A recent issue of Organic Gardening magazine included all-natural recipes for everything from hair rinses to ankle softeners.

The recipe for an herbal pick-me-up for the hair is as follows: Combine one cup of your regular shampoo with 1 tablespoon of plain gelatin powder (to loosen tangles) and one-half teaspoon of lemon juice (for shine). Add 1 cup of tea made with herbs of your

choice. Rosemary is said to help hair grow and thicken; sage is supposed to bring out the highlights of dark hair, as does chamomile with blonde hair and hibiscus flower tea with red hair. Peppermint supposedly adds body.

One of the simplest organic recipes is for a facial mask recipe that requires only a few spoonfuls of honey and one avocado. Mash avocado, adding honey gradually until the mixture is thin enough to spread on your face, but not so thin it drips. Leave on for 15 to 20 minutes and wash off with soap and water.

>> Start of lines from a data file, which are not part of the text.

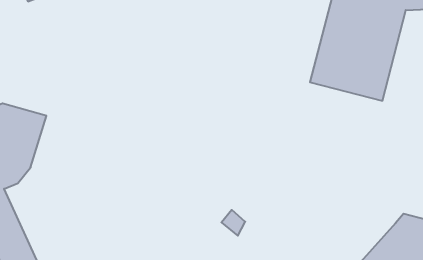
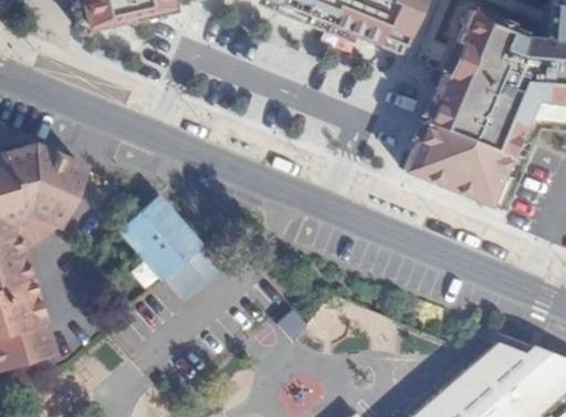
building: none -> [117,198,218,303]

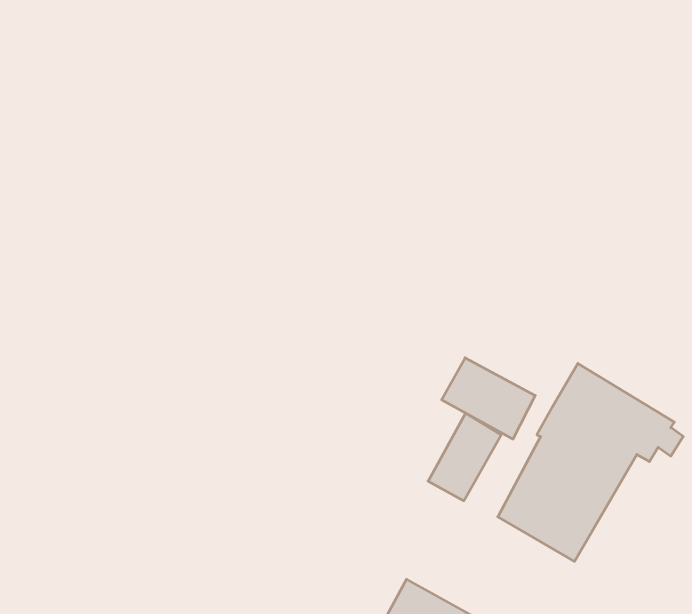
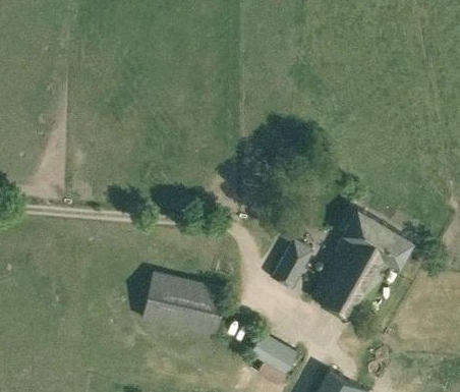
building: [442,358,535,439] -> none
building: none -> [140,271,226,338]

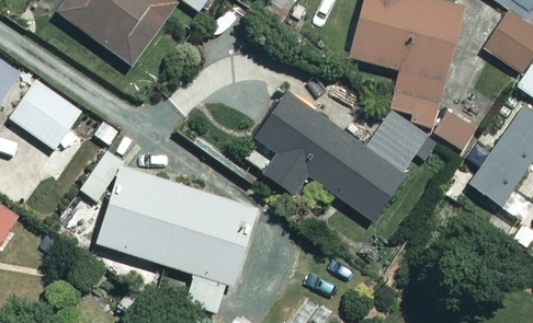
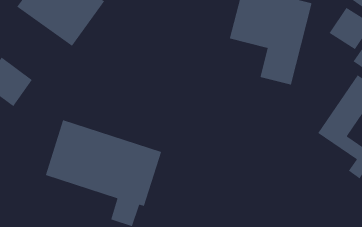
building: [258,94,440,223] -> none

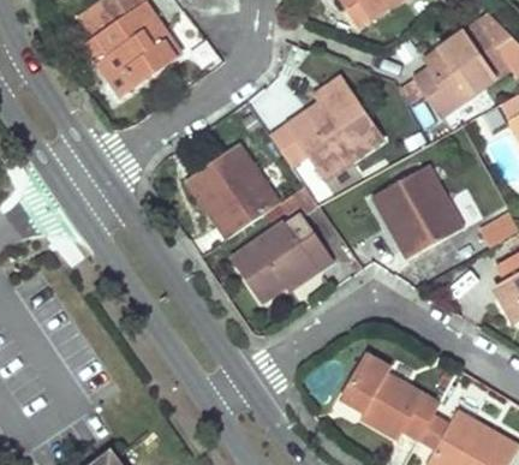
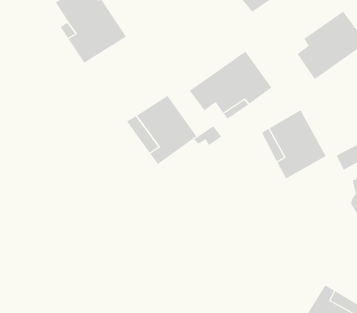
building: [232,220,334,302] -> none
building: [339,352,442,442] -> none

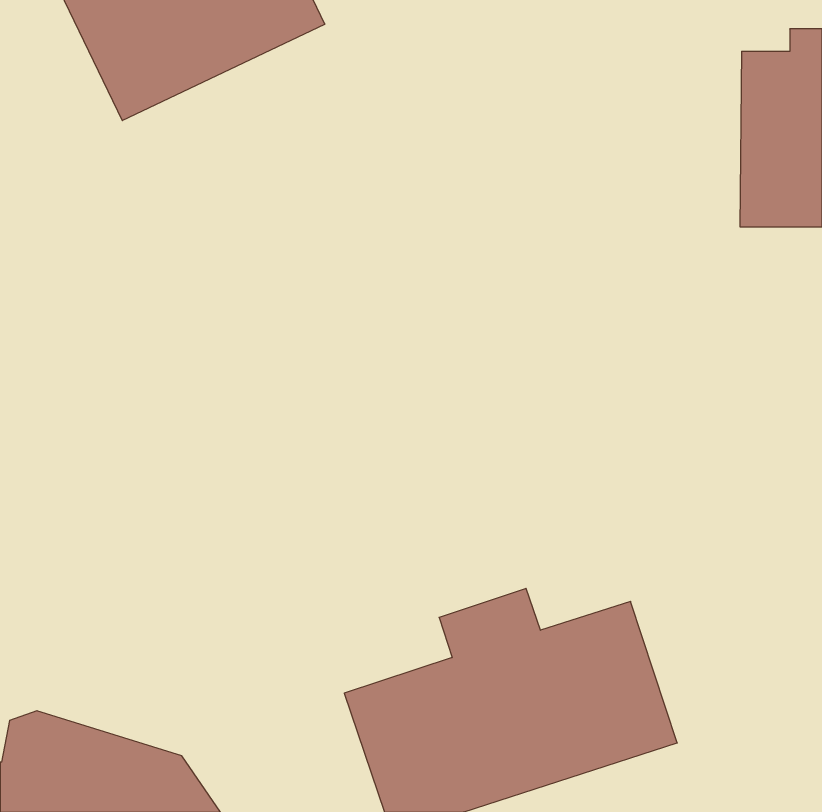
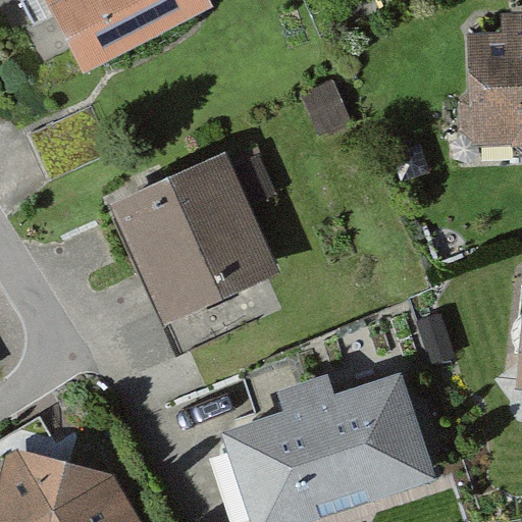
building: none -> [116,158,276,320]

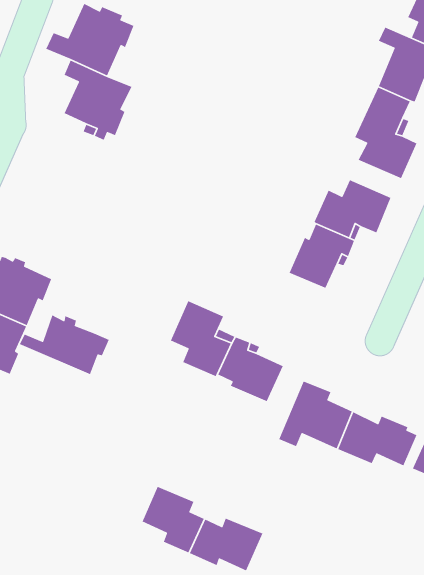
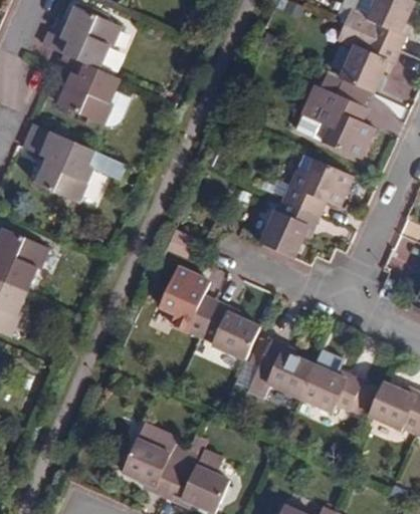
building: none -> [22,123,126,201]
building: [19,314,110,375] -> none

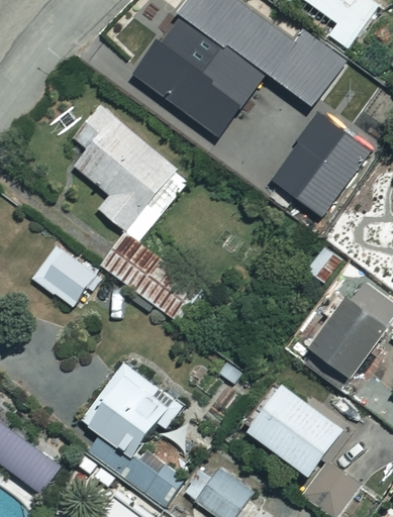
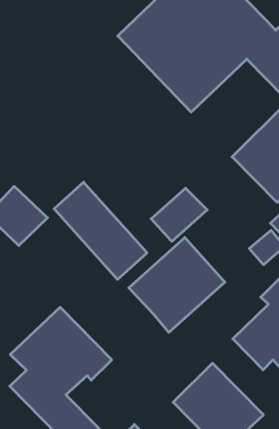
building: [72,104,186,240] -> none
building: none -> [151,188,207,241]
building: none -> [129,237,225,332]

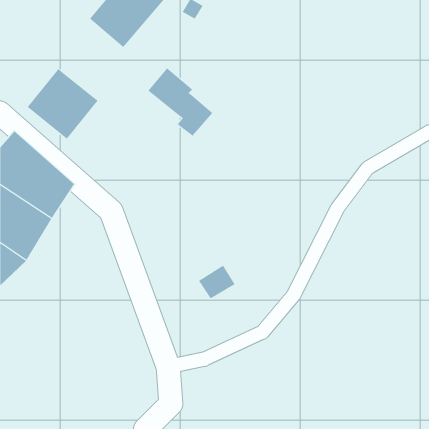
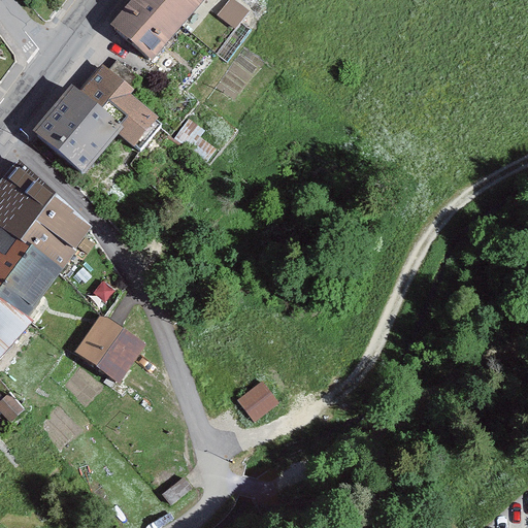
building: [147,68,213,137] -> [78,62,159,146]
building: none -> [71,312,145,386]
building: [198,265,235,299] -> [239,384,285,426]

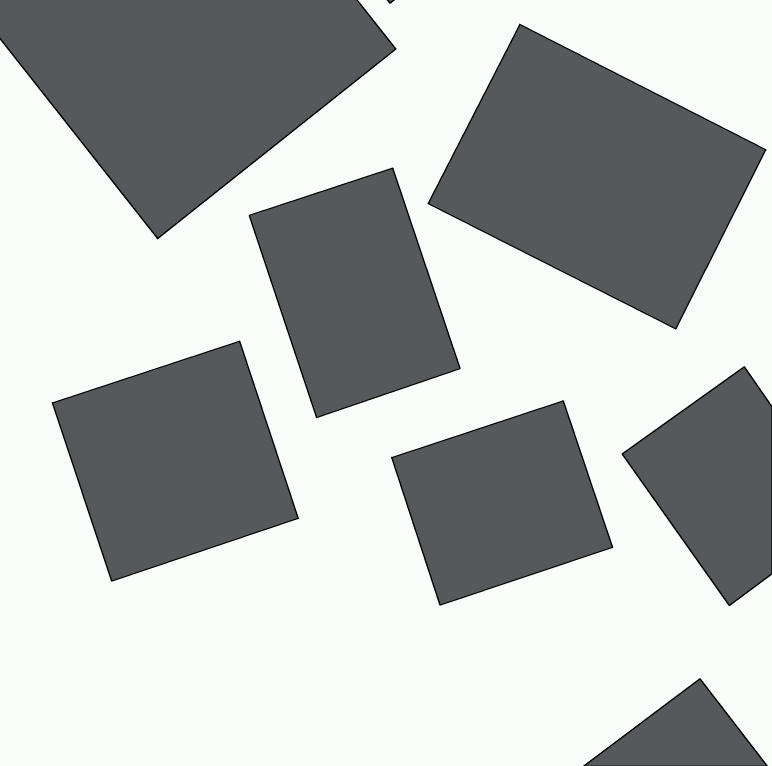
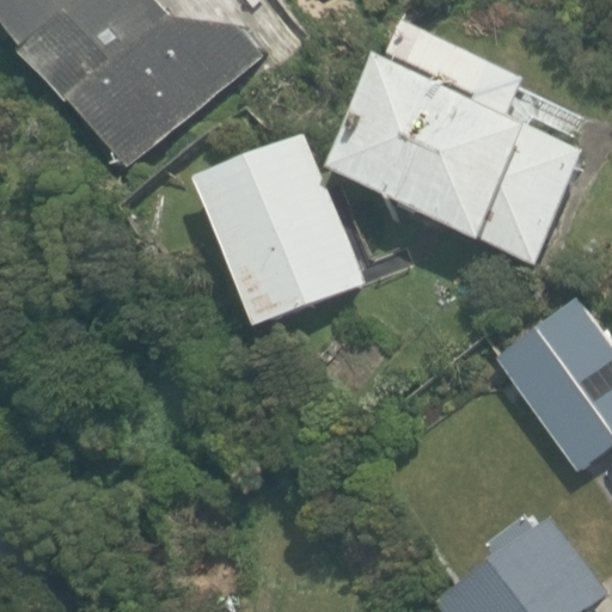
building: [52,341,298,581] -> none
building: [392,401,612,605] -> none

(A note of caution, the magazine suggests you check out the possible adverse effects of the plants you use, especially if you're allergy prone, and always try the potion on a small patch of skin before using everywhere.)

Skin care

And some notes on skin care of another kind from the experts at the Leather Apparel Association. If you want to make the most of your investment in a leather jacket or skirt, you'll need to treat it differently than you might a cloth coat.

While cleaning methods will vary depending upon the type of leather, nearly all leather garments should be stored on a broad hanger, not wire, in order to maintain their shape.

Do not use a plastic cover to keep off the dust, since plastic can dry leather. Use a cloth or a paper cover. Avoid heat and humidity whenever possible. If your garment gets wet, let it air dry naturally.

Most wrinkles will hang out eventually, but if you absolutely have to iron, first cover the garment with heavy paper. Place iron on lowest setting, without steam.

As with all dry cleaning, be sure to have matching items cleaned at the same time, since slight variations sometimes occur during the cleaning process.